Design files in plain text
________________________________________
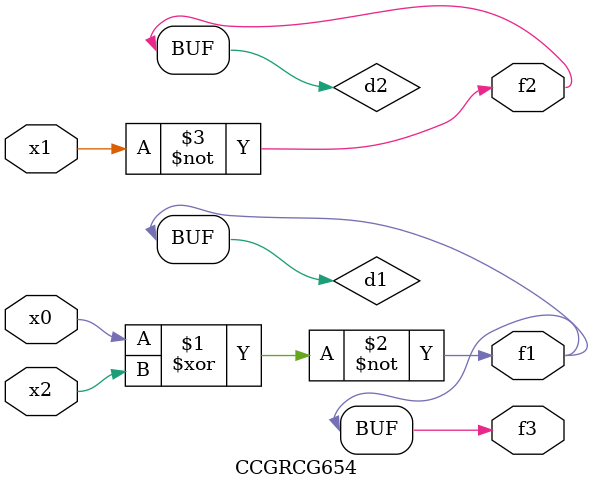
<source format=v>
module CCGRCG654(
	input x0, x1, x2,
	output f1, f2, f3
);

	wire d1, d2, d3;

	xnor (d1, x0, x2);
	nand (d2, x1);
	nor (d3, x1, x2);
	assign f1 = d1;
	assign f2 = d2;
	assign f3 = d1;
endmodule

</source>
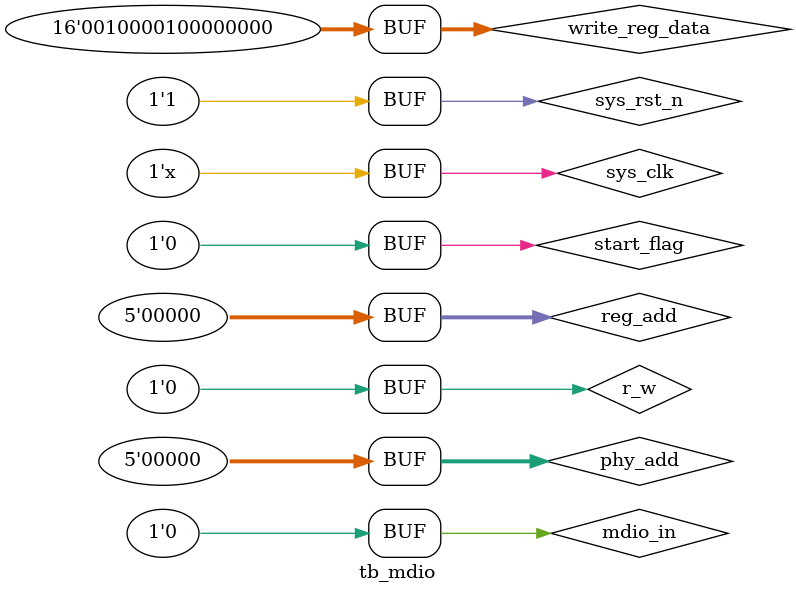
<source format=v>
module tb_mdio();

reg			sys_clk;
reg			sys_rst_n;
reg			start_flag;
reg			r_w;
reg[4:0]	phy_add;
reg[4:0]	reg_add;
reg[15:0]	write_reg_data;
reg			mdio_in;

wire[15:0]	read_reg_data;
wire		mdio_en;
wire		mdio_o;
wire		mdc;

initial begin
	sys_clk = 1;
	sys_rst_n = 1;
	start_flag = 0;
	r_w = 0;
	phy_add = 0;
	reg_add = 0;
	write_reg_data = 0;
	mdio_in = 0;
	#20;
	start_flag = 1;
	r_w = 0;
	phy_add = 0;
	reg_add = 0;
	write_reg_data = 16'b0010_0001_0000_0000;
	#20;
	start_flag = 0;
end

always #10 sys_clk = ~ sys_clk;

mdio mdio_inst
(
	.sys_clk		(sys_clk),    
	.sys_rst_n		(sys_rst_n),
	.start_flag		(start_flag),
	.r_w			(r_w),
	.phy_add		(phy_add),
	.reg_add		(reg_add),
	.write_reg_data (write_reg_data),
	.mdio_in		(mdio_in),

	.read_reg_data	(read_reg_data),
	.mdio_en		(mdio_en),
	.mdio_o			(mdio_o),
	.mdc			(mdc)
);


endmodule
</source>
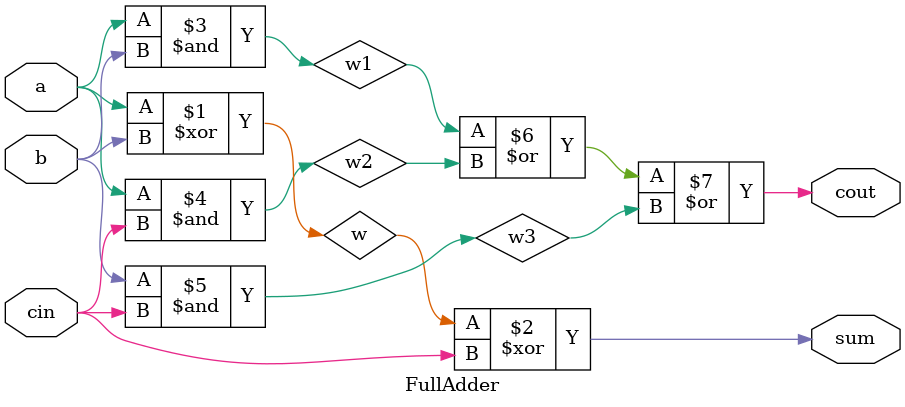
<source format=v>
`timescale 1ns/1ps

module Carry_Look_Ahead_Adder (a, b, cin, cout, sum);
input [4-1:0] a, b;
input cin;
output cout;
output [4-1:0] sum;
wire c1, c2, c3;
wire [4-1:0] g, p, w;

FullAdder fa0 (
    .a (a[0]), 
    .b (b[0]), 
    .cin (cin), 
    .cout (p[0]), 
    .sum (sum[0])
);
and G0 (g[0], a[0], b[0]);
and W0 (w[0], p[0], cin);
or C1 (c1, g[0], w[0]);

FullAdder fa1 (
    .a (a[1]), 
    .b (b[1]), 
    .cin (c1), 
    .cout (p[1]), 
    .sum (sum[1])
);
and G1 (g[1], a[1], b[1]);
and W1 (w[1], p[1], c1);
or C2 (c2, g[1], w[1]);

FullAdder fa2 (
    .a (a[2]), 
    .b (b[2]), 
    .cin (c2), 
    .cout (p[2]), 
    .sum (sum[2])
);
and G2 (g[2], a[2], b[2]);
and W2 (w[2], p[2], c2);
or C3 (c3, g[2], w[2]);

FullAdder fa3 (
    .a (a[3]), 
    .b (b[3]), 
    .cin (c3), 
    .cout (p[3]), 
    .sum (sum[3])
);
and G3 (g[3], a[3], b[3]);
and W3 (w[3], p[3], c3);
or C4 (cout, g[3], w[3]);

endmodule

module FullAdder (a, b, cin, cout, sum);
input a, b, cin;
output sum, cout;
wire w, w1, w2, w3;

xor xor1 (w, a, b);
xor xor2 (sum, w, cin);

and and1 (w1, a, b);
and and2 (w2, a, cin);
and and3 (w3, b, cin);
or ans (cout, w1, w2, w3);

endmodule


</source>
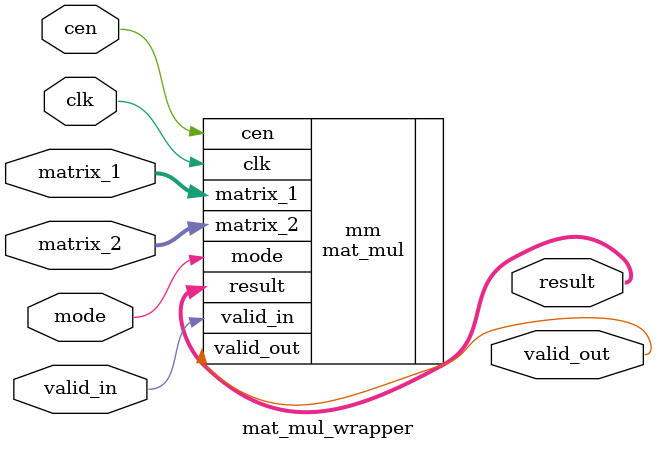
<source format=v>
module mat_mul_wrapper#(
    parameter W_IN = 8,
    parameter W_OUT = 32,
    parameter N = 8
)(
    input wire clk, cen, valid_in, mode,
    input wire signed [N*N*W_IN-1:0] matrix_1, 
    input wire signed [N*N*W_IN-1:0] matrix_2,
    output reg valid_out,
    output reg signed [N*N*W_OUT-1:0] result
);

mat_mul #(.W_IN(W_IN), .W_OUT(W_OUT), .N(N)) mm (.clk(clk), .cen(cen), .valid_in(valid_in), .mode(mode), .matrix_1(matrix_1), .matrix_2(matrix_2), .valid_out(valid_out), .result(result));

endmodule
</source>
________________________________________
> _What to do_: Once the pictures are set aside, repeat each entry exactly as it stands.

> _Answer to the problem_:
<source format=v>
module CCGRCG654(
	input x0, x1, x2,
	output f1, f2, f3
);

	wire d1, d2, d3;

	xnor (d1, x0, x2);
	nand (d2, x1);
	nor (d3, x1, x2);
	assign f1 = d1;
	assign f2 = d2;
	assign f3 = d1;
endmodule

</source>
<source format=v>
module tb_mdio();

reg			sys_clk;
reg			sys_rst_n;
reg			start_flag;
reg			r_w;
reg[4:0]	phy_add;
reg[4:0]	reg_add;
reg[15:0]	write_reg_data;
reg			mdio_in;

wire[15:0]	read_reg_data;
wire		mdio_en;
wire		mdio_o;
wire		mdc;

initial begin
	sys_clk = 1;
	sys_rst_n = 1;
	start_flag = 0;
	r_w = 0;
	phy_add = 0;
	reg_add = 0;
	write_reg_data = 0;
	mdio_in = 0;
	#20;
	start_flag = 1;
	r_w = 0;
	phy_add = 0;
	reg_add = 0;
	write_reg_data = 16'b0010_0001_0000_0000;
	#20;
	start_flag = 0;
end

always #10 sys_clk = ~ sys_clk;

mdio mdio_inst
(
	.sys_clk		(sys_clk),    
	.sys_rst_n		(sys_rst_n),
	.start_flag		(start_flag),
	.r_w			(r_w),
	.phy_add		(phy_add),
	.reg_add		(reg_add),
	.write_reg_data (write_reg_data),
	.mdio_in		(mdio_in),

	.read_reg_data	(read_reg_data),
	.mdio_en		(mdio_en),
	.mdio_o			(mdio_o),
	.mdc			(mdc)
);


endmodule
</source>
<source format=v>
`timescale 1ns/1ps

module Carry_Look_Ahead_Adder (a, b, cin, cout, sum);
input [4-1:0] a, b;
input cin;
output cout;
output [4-1:0] sum;
wire c1, c2, c3;
wire [4-1:0] g, p, w;

FullAdder fa0 (
    .a (a[0]), 
    .b (b[0]), 
    .cin (cin), 
    .cout (p[0]), 
    .sum (sum[0])
);
and G0 (g[0], a[0], b[0]);
and W0 (w[0], p[0], cin);
or C1 (c1, g[0], w[0]);

FullAdder fa1 (
    .a (a[1]), 
    .b (b[1]), 
    .cin (c1), 
    .cout (p[1]), 
    .sum (sum[1])
);
and G1 (g[1], a[1], b[1]);
and W1 (w[1], p[1], c1);
or C2 (c2, g[1], w[1]);

FullAdder fa2 (
    .a (a[2]), 
    .b (b[2]), 
    .cin (c2), 
    .cout (p[2]), 
    .sum (sum[2])
);
and G2 (g[2], a[2], b[2]);
and W2 (w[2], p[2], c2);
or C3 (c3, g[2], w[2]);

FullAdder fa3 (
    .a (a[3]), 
    .b (b[3]), 
    .cin (c3), 
    .cout (p[3]), 
    .sum (sum[3])
);
and G3 (g[3], a[3], b[3]);
and W3 (w[3], p[3], c3);
or C4 (cout, g[3], w[3]);

endmodule

module FullAdder (a, b, cin, cout, sum);
input a, b, cin;
output sum, cout;
wire w, w1, w2, w3;

xor xor1 (w, a, b);
xor xor2 (sum, w, cin);

and and1 (w1, a, b);
and and2 (w2, a, cin);
and and3 (w3, b, cin);
or ans (cout, w1, w2, w3);

endmodule


</source>
<source format=v>
module mat_mul_wrapper#(
    parameter W_IN = 8,
    parameter W_OUT = 32,
    parameter N = 8
)(
    input wire clk, cen, valid_in, mode,
    input wire signed [N*N*W_IN-1:0] matrix_1, 
    input wire signed [N*N*W_IN-1:0] matrix_2,
    output reg valid_out,
    output reg signed [N*N*W_OUT-1:0] result
);

mat_mul #(.W_IN(W_IN), .W_OUT(W_OUT), .N(N)) mm (.clk(clk), .cen(cen), .valid_in(valid_in), .mode(mode), .matrix_1(matrix_1), .matrix_2(matrix_2), .valid_out(valid_out), .result(result));

endmodule
</source>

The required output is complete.